As far as I understand, the stated intent of that proposal is to make "orphan works" less of a problem: If the copyright holder can't be identified, then arguably it should be possible to make use of the work, rather than just have it go into a kind of suspended animation where no one has the right to do anything with it ever.
When you put it that way, it's reasonable enough, but the fear is that LOTS of images on the web would easily fall into the category of "orphan", and it becomes hard to see how one could prevent people from grabbing any image they wanted, stripping the EXIF fields and any other metadata, and claiming that they found it somewhere and couldn't identify a copyright holder. There's supposed to be a duty of due diligence, but that's the kind of thing that's intrinsically hard to prove, and in practice it could end up meaning that anyone who can't afford a lot of legal fees can't really enforce their copyright.
I don't know how serious a concern this would really be, particularly in light of the complicated relationship between copyright laws in different countries.
You don't transfer your copyright ownership to a site when uploading, it's generally just umbrella licensing terms, not taking away your copyright ownership. Facebook for example, etc.
In any case, if you're paranoid, you could always legally sign over the copyright ownership to a legal entity you create, then license the images to yourself for usage (non-transferable license) (or even don't license, since the legal entity you create wont sue you).
You can then cannot legally license them yourself, only the entity can (which of course you control).
Similar to when people upload and share images from TV shows, celebs, or etc, they certainly don't own the copyright and cannot license it's usage to Facebook and others.
Tim Parkin has written an article about Orphan Works and the Enterprise and Regulatory Reform Act and how it could potentially affect photographers (article here) and I think that's what Clive's friend was maybe alluding to. Many social media sites strip out exif data when you upload to them - including Flickr (although only when the image is downloaded). The bottom line is, as I think was stated in Ian Grant's post about someone ripping articles, images and text off other people and using it as their own - if you want to protect your images from unfair use with no attribution or licensing fee paid to you as the creator - then don't post them on the internet.

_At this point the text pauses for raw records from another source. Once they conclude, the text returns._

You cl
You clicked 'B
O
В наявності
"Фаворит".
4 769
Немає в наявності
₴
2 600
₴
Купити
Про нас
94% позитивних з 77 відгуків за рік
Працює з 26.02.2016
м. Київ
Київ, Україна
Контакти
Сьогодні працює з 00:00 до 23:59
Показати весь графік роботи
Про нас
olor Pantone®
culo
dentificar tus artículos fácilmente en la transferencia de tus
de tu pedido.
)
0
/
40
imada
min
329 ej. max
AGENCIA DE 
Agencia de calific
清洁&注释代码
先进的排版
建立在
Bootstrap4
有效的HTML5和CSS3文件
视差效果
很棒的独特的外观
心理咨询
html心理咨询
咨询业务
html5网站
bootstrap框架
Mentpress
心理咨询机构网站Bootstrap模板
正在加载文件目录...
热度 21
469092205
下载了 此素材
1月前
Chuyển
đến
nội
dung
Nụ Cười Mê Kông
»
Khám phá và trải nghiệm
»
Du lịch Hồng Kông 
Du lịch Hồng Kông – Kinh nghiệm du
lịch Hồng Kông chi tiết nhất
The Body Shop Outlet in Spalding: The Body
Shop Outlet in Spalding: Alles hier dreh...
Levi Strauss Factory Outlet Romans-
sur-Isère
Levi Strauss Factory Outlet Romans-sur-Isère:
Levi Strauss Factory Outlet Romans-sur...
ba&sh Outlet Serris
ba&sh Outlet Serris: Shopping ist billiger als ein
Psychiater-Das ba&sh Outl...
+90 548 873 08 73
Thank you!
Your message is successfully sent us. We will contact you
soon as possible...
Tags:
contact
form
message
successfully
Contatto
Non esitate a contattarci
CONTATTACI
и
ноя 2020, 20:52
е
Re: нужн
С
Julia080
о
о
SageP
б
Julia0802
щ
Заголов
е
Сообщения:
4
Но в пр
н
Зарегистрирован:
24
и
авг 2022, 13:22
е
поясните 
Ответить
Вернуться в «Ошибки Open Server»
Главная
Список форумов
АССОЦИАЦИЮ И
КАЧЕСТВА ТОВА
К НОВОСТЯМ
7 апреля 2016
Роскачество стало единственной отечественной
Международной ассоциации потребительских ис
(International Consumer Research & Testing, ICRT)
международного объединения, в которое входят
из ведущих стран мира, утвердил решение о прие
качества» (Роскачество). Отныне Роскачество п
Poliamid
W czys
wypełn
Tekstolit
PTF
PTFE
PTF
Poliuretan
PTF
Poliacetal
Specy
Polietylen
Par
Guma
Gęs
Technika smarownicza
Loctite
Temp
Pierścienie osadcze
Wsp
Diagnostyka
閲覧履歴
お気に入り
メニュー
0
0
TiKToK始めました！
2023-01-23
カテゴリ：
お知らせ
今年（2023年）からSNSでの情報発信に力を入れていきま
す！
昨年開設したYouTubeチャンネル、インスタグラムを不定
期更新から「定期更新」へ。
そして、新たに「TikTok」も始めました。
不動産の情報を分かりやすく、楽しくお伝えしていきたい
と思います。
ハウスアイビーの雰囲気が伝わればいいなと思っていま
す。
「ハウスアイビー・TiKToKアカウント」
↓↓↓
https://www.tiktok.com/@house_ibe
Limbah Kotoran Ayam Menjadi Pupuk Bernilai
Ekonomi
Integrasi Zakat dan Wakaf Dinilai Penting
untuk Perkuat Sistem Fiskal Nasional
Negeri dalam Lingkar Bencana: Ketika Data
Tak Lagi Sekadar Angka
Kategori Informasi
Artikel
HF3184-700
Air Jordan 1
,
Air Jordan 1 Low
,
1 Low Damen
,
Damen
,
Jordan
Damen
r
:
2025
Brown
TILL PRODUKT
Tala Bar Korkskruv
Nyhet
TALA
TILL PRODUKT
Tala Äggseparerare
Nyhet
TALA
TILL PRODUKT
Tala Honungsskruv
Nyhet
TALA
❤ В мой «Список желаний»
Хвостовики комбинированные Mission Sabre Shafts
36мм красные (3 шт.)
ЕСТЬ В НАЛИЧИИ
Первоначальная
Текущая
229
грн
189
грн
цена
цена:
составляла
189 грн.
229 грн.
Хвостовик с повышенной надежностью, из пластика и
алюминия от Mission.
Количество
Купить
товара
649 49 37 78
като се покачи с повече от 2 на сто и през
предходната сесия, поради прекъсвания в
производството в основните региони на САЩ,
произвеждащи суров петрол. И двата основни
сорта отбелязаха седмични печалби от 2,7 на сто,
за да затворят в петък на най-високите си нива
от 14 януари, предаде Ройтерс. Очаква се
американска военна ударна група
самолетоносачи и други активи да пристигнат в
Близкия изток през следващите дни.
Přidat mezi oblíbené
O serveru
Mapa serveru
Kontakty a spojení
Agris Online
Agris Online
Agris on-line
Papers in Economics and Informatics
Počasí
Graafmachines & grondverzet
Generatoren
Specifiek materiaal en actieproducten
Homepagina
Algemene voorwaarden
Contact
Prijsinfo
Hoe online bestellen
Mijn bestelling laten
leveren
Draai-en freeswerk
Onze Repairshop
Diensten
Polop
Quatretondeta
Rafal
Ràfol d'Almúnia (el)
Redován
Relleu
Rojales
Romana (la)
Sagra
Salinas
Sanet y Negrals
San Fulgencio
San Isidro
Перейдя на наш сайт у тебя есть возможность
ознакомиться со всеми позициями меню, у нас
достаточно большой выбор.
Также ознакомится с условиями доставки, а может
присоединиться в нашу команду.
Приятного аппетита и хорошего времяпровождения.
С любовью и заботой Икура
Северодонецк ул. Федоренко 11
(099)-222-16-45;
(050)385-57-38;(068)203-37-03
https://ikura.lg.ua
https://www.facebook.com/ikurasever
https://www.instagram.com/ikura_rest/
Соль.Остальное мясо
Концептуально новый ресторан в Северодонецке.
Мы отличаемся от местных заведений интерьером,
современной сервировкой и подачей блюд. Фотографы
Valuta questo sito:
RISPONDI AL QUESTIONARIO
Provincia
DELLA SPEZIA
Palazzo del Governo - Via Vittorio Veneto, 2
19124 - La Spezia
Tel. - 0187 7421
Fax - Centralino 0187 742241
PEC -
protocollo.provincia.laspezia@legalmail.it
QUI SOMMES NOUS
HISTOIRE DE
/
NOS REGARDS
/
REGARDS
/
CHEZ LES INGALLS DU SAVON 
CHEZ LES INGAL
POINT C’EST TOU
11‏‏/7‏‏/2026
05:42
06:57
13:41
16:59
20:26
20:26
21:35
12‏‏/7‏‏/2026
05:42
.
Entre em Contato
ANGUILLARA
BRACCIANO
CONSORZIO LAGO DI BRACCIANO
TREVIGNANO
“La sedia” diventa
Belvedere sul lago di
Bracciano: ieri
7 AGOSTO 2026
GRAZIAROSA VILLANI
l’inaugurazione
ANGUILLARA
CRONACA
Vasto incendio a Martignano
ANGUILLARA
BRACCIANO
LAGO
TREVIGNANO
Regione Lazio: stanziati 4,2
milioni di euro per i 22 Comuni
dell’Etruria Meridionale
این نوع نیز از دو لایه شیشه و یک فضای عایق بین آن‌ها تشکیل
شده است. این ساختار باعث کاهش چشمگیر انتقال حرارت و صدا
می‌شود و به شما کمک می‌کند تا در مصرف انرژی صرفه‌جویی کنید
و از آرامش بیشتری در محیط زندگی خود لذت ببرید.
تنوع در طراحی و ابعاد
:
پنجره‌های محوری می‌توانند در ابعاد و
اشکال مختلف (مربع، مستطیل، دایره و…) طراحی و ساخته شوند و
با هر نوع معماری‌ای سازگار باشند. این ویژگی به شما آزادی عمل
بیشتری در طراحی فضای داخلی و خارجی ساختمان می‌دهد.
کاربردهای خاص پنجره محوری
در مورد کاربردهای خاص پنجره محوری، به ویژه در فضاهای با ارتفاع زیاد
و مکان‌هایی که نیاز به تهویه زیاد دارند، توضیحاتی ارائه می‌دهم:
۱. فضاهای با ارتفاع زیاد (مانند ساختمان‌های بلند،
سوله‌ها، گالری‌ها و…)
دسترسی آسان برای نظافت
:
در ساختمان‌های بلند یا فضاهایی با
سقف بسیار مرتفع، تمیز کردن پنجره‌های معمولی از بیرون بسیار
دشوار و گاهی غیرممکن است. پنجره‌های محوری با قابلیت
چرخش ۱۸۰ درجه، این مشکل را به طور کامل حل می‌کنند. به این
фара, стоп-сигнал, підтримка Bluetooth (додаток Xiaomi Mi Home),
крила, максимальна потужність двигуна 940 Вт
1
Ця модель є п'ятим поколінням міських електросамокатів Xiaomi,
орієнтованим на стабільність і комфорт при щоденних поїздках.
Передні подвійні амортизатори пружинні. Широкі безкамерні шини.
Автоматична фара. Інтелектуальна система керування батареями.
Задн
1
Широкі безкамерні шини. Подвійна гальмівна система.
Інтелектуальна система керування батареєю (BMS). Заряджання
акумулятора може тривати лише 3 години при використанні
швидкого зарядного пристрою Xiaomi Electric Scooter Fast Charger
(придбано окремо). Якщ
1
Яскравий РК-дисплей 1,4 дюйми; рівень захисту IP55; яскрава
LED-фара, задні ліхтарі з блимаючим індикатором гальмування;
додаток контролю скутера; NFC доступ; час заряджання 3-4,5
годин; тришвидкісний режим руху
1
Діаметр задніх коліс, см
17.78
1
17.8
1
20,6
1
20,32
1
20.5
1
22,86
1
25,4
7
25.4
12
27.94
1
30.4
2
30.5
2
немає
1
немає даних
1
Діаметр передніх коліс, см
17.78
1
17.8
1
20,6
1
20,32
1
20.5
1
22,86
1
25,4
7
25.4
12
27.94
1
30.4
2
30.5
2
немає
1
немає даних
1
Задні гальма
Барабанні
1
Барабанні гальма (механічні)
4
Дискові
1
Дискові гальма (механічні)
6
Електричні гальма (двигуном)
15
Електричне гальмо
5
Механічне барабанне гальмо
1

Legislation is usually not the problem. The contract that you sign when registering at a site is. You have to read it carefully because it usually starts out with something that sounds very good but you will always find some small exception that is explained just at the end of the TOS that in short nullifies all the good things said in the beginning. In most of the agreements you are bound by the terms while they reserve themselves the right to change the contents without having to inform you of the change (just as an example I found this at the end of Google's TOS "By accessing and using Google Services, you agree to be bound by the terms and provisions of the TOS // which may be updated by us from time to time without notice to you"). You will find similar content in all TOS's.
Nobody wants to steal my work, should I be worried ?
Having negatives stored away affords great peace of mind. They can only steal pixels. Post online all you like.
The fastest way to devalue your work is to post it on the web, period....it *is* getting that bad.